Using Visual Profile, we can re-run that exact query execution and get a visualization of its performance:

The query's profile tells us that the vast majority of query execution time goes into scanning and filtering rows — that's a strenuous query execution for the amount of data we're expecting the query to scan over to return results matching the query parameters. This scanning and filtering time can be mostly eliminated by creating an index on order_date (CREATE INDEX date_index ON expedited_orders (order_date);), allowing for much more efficient query execution:

Tracing the entire workload

Now, with significantly more efficient query execution, we can expect the application slowdown that occurs at 2 a.m. to improve considerably. However, we want to be entirely sure this query running against a column without an index was the culprit of our unexpected slowdown. Thus, we can reconfigure the query execution event tracing to trace all queries temporarily for the duration of our expected slowdown:

DROP EVENT TRACE Query_completion;

CREATE EVENT TRACE Query_completion WITH (Query_text = on,
Duration_threshold_ms = 0);

This configuration is not recommended outside of workload debugging purposes: Duration_threshold_ms being set to 0 means every single query execution will be traced! This leads to a lot of spammy query traces for query executions that are completely normal. But limiting the configuration to the specific workload that's being troubleshooted is an excellent use case for such a heavy-weight configuration!

Looking back the next morning, the application slowdown at 2 a.m. is resolved as a result of optimizing the expedited_orders table to have an index on a column very commonly used to filter results. However, Resource Utilization monitoring reveals there were still CPU and Disk I/O spikes at this time. They didn't saturate the server hardware, but there was little room left for more queries before the application would slow down again.
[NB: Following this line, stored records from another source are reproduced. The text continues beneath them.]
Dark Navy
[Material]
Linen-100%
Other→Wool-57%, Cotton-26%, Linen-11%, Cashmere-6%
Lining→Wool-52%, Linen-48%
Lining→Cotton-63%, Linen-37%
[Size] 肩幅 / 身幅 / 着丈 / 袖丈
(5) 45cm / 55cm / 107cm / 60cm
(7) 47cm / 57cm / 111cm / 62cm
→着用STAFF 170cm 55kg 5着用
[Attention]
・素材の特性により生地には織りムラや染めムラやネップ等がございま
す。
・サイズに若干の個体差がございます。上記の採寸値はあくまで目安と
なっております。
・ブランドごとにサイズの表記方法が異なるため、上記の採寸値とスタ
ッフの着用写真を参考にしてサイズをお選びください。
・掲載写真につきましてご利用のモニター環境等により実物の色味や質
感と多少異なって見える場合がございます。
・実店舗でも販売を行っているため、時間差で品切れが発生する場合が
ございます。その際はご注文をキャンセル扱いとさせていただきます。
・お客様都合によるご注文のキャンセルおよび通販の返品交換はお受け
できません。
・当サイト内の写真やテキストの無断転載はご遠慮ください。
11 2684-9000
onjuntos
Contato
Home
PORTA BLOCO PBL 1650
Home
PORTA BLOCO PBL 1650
Query history reveals why: since event tracing was configured to trace every query during the slowdown period, query history now has every query execution that occurred in that period — a quick analysis of the workload reveals that a query with plan_id (insert_expedited_orders_491ac2e7850ed533) was executed many times relative to other queries:

INSERT INTO expedited_orders VALUES(t, now());

For various values of t., no execution was suspiciously slow. Rather there were several of these executions, revealing to us that the 2a.m. workload consumes much of the cluster's resources on numerous executions of a simple, fast query — this is the application's transactional workload at play!

This is very valuable information: it tells us that we need to either tune the application to space out the transactional workload over a longer time frame, or be ready to dynamically scale out that workload's resources when throughput picks up.

Summary

SingleStore's query history emerges as a powerful tool for enhancing the operational efficiency of modern applications in real time. The provided example showcases its effectiveness in diagnosing and addressing unexpected cluster slowdowns. By enabling users to trace queries, analyze execution details and visualize performance profiles, SingleStore empowers developers to proactively detect and resolve issues, leading to optimized query execution and resource utilization.

SingleStore's query history stands as a valuable asset for organizations seeking precision and agility in managing their real-time workloads.